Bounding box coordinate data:
------------------------------------------------------------------------
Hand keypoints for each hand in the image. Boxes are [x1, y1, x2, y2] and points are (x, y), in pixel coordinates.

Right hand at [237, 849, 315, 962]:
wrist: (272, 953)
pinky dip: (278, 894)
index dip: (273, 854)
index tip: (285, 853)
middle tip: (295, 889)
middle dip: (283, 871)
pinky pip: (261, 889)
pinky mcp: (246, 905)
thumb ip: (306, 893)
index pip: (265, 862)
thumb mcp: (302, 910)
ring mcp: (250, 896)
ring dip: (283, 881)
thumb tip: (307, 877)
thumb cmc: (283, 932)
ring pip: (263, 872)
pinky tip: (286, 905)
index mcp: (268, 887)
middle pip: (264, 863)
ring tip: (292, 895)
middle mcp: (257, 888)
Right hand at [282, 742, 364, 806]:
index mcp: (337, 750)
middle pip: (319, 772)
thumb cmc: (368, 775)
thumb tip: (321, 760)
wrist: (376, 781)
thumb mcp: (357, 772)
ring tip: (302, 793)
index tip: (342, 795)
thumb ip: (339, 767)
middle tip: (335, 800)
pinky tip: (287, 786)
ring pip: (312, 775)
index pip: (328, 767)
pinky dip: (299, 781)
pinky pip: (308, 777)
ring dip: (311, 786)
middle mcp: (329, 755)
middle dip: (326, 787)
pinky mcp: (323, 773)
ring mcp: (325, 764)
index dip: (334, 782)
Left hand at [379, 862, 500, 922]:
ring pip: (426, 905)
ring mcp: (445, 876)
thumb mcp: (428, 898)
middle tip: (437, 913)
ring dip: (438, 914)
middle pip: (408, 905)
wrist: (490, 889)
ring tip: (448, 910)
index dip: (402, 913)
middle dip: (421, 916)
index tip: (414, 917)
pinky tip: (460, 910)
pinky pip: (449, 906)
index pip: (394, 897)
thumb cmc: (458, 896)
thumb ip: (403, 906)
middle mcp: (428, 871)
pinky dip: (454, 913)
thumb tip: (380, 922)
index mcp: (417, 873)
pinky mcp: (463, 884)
------------------------------------------------------------------------
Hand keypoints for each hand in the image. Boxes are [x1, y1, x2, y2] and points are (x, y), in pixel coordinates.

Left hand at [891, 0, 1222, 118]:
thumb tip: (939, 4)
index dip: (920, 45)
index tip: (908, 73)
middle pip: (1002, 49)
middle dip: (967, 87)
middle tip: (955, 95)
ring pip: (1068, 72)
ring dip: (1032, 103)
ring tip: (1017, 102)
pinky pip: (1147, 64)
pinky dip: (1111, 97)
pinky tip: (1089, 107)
------------------------------------------------------------------------
Please copy the lines above from the line with "wrist: (272, 953)" up to and including the line with "ring tip: (302, 793)", exactly as written and with nothing else.

wrist: (272, 953)
pinky dip: (278, 894)
index dip: (273, 854)
index tip: (285, 853)
middle tip: (295, 889)
middle dip: (283, 871)
pinky pip: (261, 889)
pinky mcp: (246, 905)
thumb ip: (306, 893)
index pip: (265, 862)
thumb mcp: (302, 910)
ring mcp: (250, 896)
ring dip: (283, 881)
thumb tip: (307, 877)
thumb cmc: (283, 932)
ring pip: (263, 872)
pinky tip: (286, 905)
index mcp: (268, 887)
middle pip: (264, 863)
ring tip: (292, 895)
middle mcp: (257, 888)
Right hand at [282, 742, 364, 806]:
index mcp: (337, 750)
middle pip: (319, 772)
thumb cmc: (368, 775)
thumb tip: (321, 760)
wrist: (376, 781)
thumb mcp: (357, 772)
ring tip: (302, 793)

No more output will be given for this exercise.